**Extrait présenté:**
▬▬▬

Ce soir, comme tous les soirs, il pleut du fer sur WASP-76 b. Cette exoplanète située à quelque 640 années-lumière de la Terre possède en effet un hémisphère continuellement exposé à son étoile. La température y grimpe au-dessus de 2400 °C, ce qui suffit à vaporiser les métaux. Les vents forts qui balayent l’épaisse atmosphère transportent ensuite les vapeurs ferreuses vers le côté plongé dans la nuit. Lorsqu’ils passent la limite baptisée « soir » et entrent dans la face obscure, la température chute de près de 1000 degrés. Ce refroidissement provoque la condensation de la vapeur de fer en gouttelettes qui déferlent alors vers les profondeurs insondables. Tel est le scénario présenté par une équipe dirigée par David Ehrenreich, professeur au Département d’astronomie (Faculté des sciences) dans un article paru le 11 mars dans la revue Nature.
« Il pleut du fer sur WASP-76 b mais il se pourrait aussi qu’il neige du fer, précise David Ehrenreich. Le fait que les vapeurs d’atomes de fer se condensent ou se solidifient dépend de la présence d’autres éléments chimiques et, surtout, du profil de températures du côté nuit. Des informations que nous ne connaissons pas. Du moins pas encore. »
Le phénomène de précipitation du fer a été découvert grâce au tout nouveau spectrographe ESPRESSO, un instrument conçu à l’Université de Genève et équipant depuis 2017 le Very Large Telescope de l’Observatoire européen austral (ESO) au Chili. L’appareil a été utilisé pour analyser la lumière de l’étoile traversant l’atmosphère de WASP-76 b au moment où celle-ci effectue un transit. La précision de la mesure est telle que l’étude du signal a permis de déterminer la composition en fer des couches gazeuses extérieures ainsi que leur vitesse de rotation – la partie solide interne de la planète, celle qui est synchronisée avec l’étoile, est invisible.
Les astronomes ont ainsi pu détecter, pour la première fois, une variation chimique à l’échelle d’une même exoplanète. Ils ont en effet mesuré une forte signature de vapeur de fer sur la frontière entre le jour et la nuit dite du « soir » (là où le vent pousse les vapeurs de fer dans la nuit). Une signature qui est absente sur la limite opposée, celle dite du « matin ». La conclusion logique est que le métal s’est condensé quelque part entre les deux, dans la nuit éternelle, faisant pleuvoir des gouttes ou tomber des flocons de fer.

▬▬▬

**Exercices et tâches:**
(A) D’après le passage sur WASP-76 b, au-dessus de quelle température grimpe l’hémisphère continuellement exposé à l’étoile ?
(B) Actualisez tout ce qui va de « Le phénomène de » jusqu’à « l’étoile, est invisible. » dans le passage sur WASP-76 b, en remplaçant « Very Large Telescope » par « VLT ».
(C) Traduisez en anglais, s’il vous plaît, cette phrase du passage sur WASP-76 b : « Les astronomes ont ainsi pu détecter, pour la première fois, une variation chimique à l’échelle d’une même exoplanète. »

▬▬▬

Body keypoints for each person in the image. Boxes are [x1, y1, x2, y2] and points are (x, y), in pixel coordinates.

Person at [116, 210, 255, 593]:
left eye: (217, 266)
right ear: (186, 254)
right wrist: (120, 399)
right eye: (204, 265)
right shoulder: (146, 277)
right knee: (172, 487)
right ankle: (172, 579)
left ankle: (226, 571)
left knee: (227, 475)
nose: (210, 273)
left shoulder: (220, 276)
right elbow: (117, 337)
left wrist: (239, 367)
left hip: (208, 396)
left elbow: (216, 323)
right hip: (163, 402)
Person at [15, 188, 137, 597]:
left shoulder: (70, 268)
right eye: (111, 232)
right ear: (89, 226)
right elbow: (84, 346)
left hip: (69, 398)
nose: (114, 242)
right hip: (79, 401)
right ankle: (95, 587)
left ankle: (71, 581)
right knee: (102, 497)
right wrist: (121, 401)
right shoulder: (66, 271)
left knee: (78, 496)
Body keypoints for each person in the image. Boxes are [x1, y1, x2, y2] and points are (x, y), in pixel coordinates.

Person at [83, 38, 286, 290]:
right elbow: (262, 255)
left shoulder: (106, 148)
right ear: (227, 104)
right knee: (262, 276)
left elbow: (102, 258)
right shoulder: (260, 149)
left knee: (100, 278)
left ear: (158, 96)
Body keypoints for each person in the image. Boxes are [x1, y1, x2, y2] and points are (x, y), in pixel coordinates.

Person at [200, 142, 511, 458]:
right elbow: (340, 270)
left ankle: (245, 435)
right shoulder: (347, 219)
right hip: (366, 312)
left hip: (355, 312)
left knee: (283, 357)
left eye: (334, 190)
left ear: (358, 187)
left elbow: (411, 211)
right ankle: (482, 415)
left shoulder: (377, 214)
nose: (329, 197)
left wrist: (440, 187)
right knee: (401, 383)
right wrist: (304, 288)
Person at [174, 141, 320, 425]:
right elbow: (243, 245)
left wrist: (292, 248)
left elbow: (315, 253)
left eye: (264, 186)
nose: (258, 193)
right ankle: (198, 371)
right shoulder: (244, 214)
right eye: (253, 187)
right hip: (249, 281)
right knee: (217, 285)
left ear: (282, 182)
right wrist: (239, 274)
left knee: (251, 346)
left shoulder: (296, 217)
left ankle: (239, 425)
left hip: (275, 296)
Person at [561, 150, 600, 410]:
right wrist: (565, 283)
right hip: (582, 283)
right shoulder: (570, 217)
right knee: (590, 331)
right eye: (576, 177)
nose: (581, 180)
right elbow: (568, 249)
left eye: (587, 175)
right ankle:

▬▬▬

**Réponses rédigées:**
(A) Au-dessus de 2400 °C.

(B)
Le phénomène de précipitation du fer a été découvert grâce au tout nouveau spectrographe ESPRESSO, un instrument conçu à l’Université de Genève et équipant depuis 2017 le VLT de l’Observatoire européen austral (ESO) au Chili. L’appareil a été utilisé pour analyser la lumière de l’étoile traversant l’atmosphère de WASP-76 b au moment où celle-ci effectue un transit. La précision de la mesure est telle que l’étude du signal a permis de déterminer la composition en fer des couches gazeuses extérieures ainsi que leur vitesse de rotation – la partie solide interne de la planète, celle qui est synchronisée avec l’étoile, est invisible.

(C) The astronomers were thus able to detect, for the first time, a chemical variation across a single exoplanet.